Abstract

This chapter takes as a starting point argument and evidence that we developed around 2010. This includes a review of the Bologna process and university lifelong learning and our proposal to change from university lifelong learning (ULLL) to lifelong learning universities (LLLU). We had compared the European ULLL model to an ideal institutional model, i.e., the LLLU model, which should be an agile and flexible organization where learning is lifelong and lifewide, fully connected with individuals, communities, and societal aspirations and needs. This chapter examines how far ULLL developed in this direction subsequently, the new impulses following the Covid crisis and megatrends in contemporary society.

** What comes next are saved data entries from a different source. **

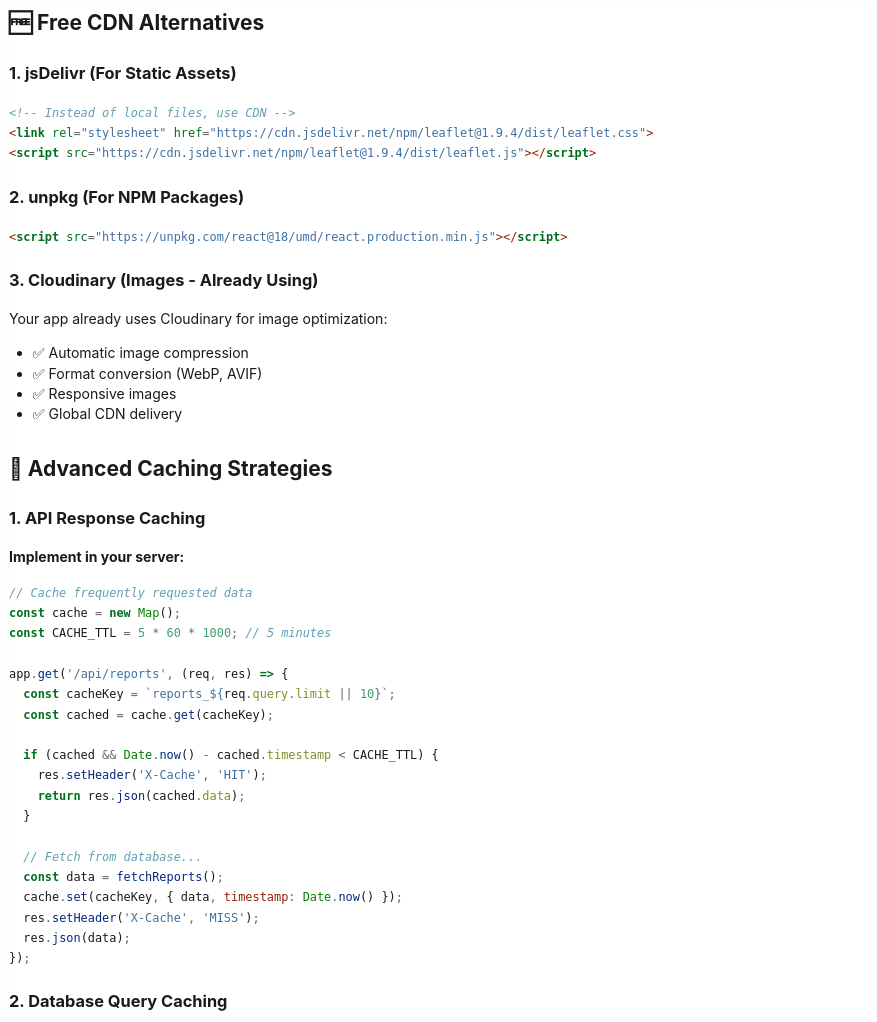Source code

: ## 🆓 Free CDN Alternatives

### 1. **jsDelivr** (For Static Assets)
```html
<!-- Instead of local files, use CDN -->
<link rel="stylesheet" href="https://cdn.jsdelivr.net/npm/leaflet@1.9.4/dist/leaflet.css">
<script src="https://cdn.jsdelivr.net/npm/leaflet@1.9.4/dist/leaflet.js"></script>
```

### 2. **unpkg** (For NPM Packages)
```html
<script src="https://unpkg.com/react@18/umd/react.production.min.js"></script>
```

### 3. **Cloudinary** (Images - Already Using)
Your app already uses Cloudinary for image optimization:
- ✅ Automatic image compression
- ✅ Format conversion (WebP, AVIF)
- ✅ Responsive images
- ✅ Global CDN delivery

## 🔧 Advanced Caching Strategies

### 1. API Response Caching

**Implement in your server:**
```javascript
// Cache frequently requested data
const cache = new Map();
const CACHE_TTL = 5 * 60 * 1000; // 5 minutes

app.get('/api/reports', (req, res) => {
  const cacheKey = `reports_${req.query.limit || 10}`;
  const cached = cache.get(cacheKey);
  
  if (cached && Date.now() - cached.timestamp < CACHE_TTL) {
    res.setHeader('X-Cache', 'HIT');
    return res.json(cached.data);
  }
  
  // Fetch from database...
  const data = fetchReports();
  cache.set(cacheKey, { data, timestamp: Date.now() });
  res.setHeader('X-Cache', 'MISS');
  res.json(data);
});
```

### 2. Database Query Caching

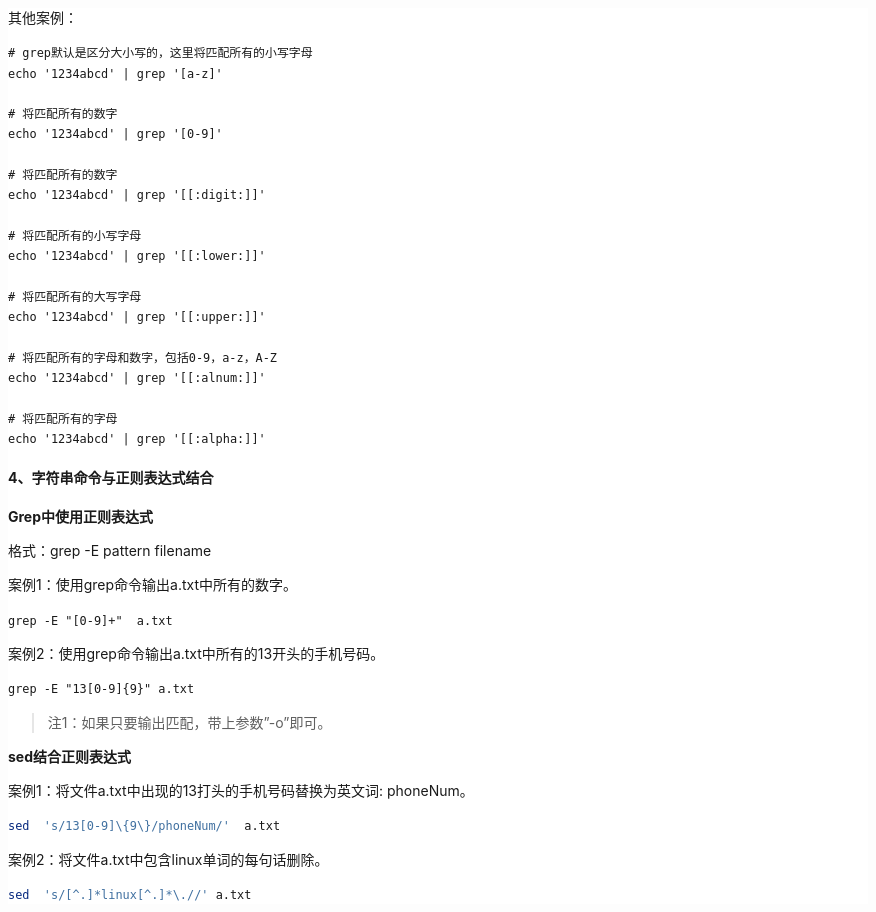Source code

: 其他案例：

```
# grep默认是区分大小写的，这里将匹配所有的小写字母
echo '1234abcd' | grep '[a-z]'

# 将匹配所有的数字
echo '1234abcd' | grep '[0-9]'

# 将匹配所有的数字
echo '1234abcd' | grep '[[:digit:]]'

# 将匹配所有的小写字母
echo '1234abcd' | grep '[[:lower:]]'

# 将匹配所有的大写字母
echo '1234abcd' | grep '[[:upper:]]'

# 将匹配所有的字母和数字，包括0-9，a-z，A-Z
echo '1234abcd' | grep '[[:alnum:]]'

# 将匹配所有的字母
echo '1234abcd' | grep '[[:alpha:]]'
```



#### 4、字符串命令与正则表达式结合

**Grep中使用正则表达式**

格式：grep  -E  pattern  filename

案例1：使用grep命令输出a.txt中所有的数字。

```
grep -E "[0-9]+"  a.txt
```

案例2：使用grep命令输出a.txt中所有的13开头的手机号码。

```
grep -E "13[0-9]{9}" a.txt
```

> 注1：如果只要输出匹配，带上参数”-o”即可。



**sed结合正则表达式**

案例1：将文件a.txt中出现的13打头的手机号码替换为英文词: phoneNum。

```bash
sed  's/13[0-9]\{9\}/phoneNum/'  a.txt
```

案例2：将文件a.txt中包含linux单词的每句话删除。

```bash
sed  's/[^.]*linux[^.]*\.//' a.txt
```
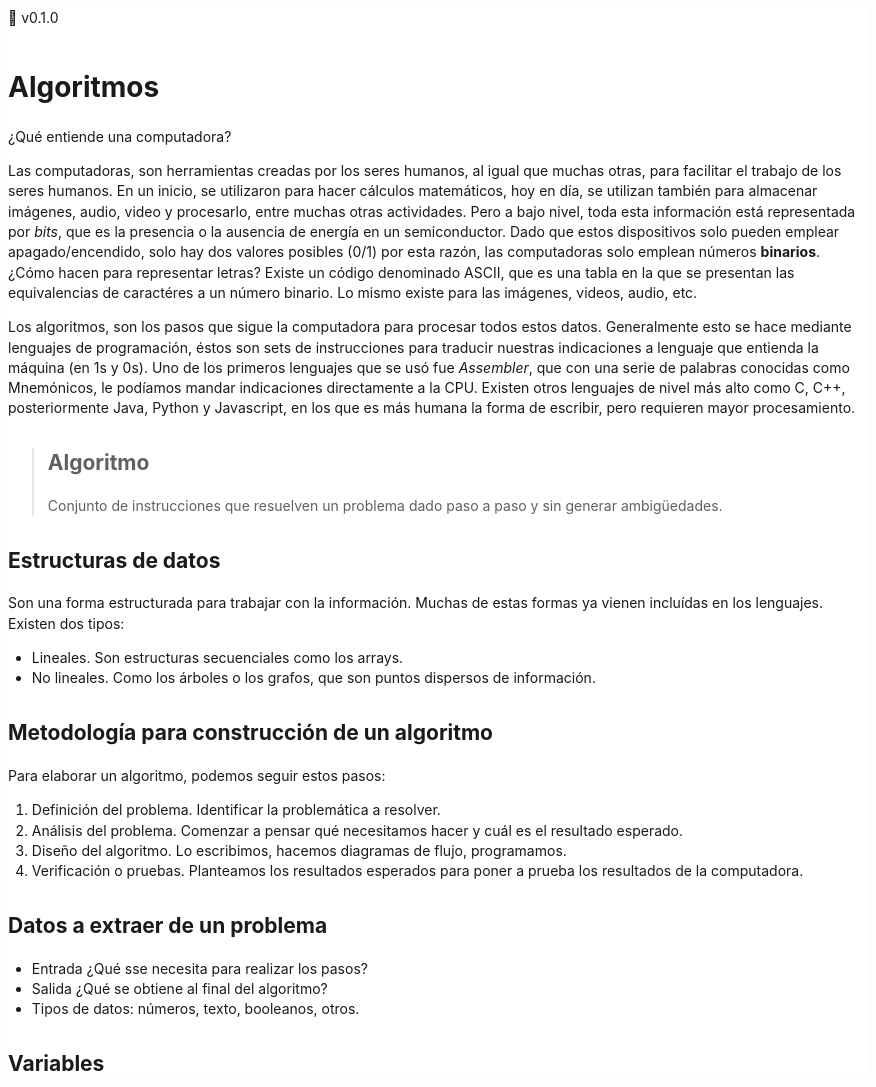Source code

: 🧮 v0.1.0

# Algoritmos

¿Qué entiende una computadora?

Las computadoras, son herramientas creadas por los seres humanos, al igual que muchas otras, para facilitar el trabajo de los seres humanos. En un inicio, se utilizaron para hacer cálculos matemáticos, hoy en día, se utilizan también para almacenar imágenes, audio, video y procesarlo, entre muchas otras actividades. Pero a bajo nivel, toda esta información está representada por *bits*, que es la presencia o la ausencia de energía en un semiconductor. Dado que estos dispositivos solo pueden emplear apagado/encendido, solo hay dos valores posibles (0/1) por esta razón, las computadoras solo emplean números **binarios**. ¿Cómo hacen para representar letras? Existe un código denominado ASCII, que es una tabla en la que se presentan las equivalencias de caractéres a un número binario. Lo mismo existe para las imágenes, videos, audio, etc.

Los algoritmos, son los pasos que sigue la computadora para procesar todos estos datos. Generalmente esto se hace mediante lenguajes de programación, éstos son sets de instrucciones para traducir nuestras indicaciones a lenguaje que entienda la máquina (en 1s y 0s). Uno de los primeros lenguajes que se usó fue *Assembler*, que con una serie de palabras conocidas como Mnemónicos, le podíamos mandar indicaciones directamente a la CPU. Existen otros lenguajes de nivel más alto como C, C++, posteriormente Java, Python y Javascript, en los que es más humana la forma de escribir, pero requieren mayor procesamiento.

  > ## Algoritmo
  > Conjunto de instrucciones que resuelven un problema dado paso a paso y sin generar ambigüedades.

## Estructuras de datos

Son una forma estructurada para trabajar con la información. Muchas de estas formas ya vienen incluídas en los lenguajes. Existen dos tipos:
* Lineales. Son estructuras secuenciales como los arrays.
* No lineales. Como los árboles o los grafos, que son puntos dispersos de información.

## Metodología para construcción de un algoritmo

Para elaborar un algoritmo, podemos seguir estos pasos:
1. Definición del problema. Identificar la problemática a resolver.
2. Análisis del problema. Comenzar a pensar qué necesitamos hacer y cuál es el resultado esperado.
3. Diseño del algoritmo. Lo escribimos, hacemos diagramas de flujo, programamos.
4. Verificación o pruebas. Planteamos los resultados esperados para poner a prueba los resultados de la computadora.

## Datos a extraer de un problema

* Entrada ¿Qué sse necesita para realizar los pasos?
* Salida ¿Qué se obtiene al final del algoritmo?
* Tipos de datos: números, texto, booleanos, otros.

## Variables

In our view, three key aspirations emerge from debates and surveys: critical thinking, learning space, and learning time. The chapter revisits these concepts and explores them in a social and democratic perspective. More than ever, critical thinking appears as the priority to promote and develop in all university domains (learning, teaching, researching, and managing). Moreover, universities are invited to re-think learning time and space inside and outside the university and to develop oases supporting different kinds of learning – informal, non-formal, and formal – promoting learners’ emancipation and responsibility. Hybridization, diversification, and extension of learning spaces and diversity of learning rhythms, ownership, and slowness of learning time are all essential. The chapter highlights important elements to be considered specifically by European universities, but applicable more widely, in developing lines of action to implement an LLLU culture moving toward a learning organization. It finally suggests perspectives for further research.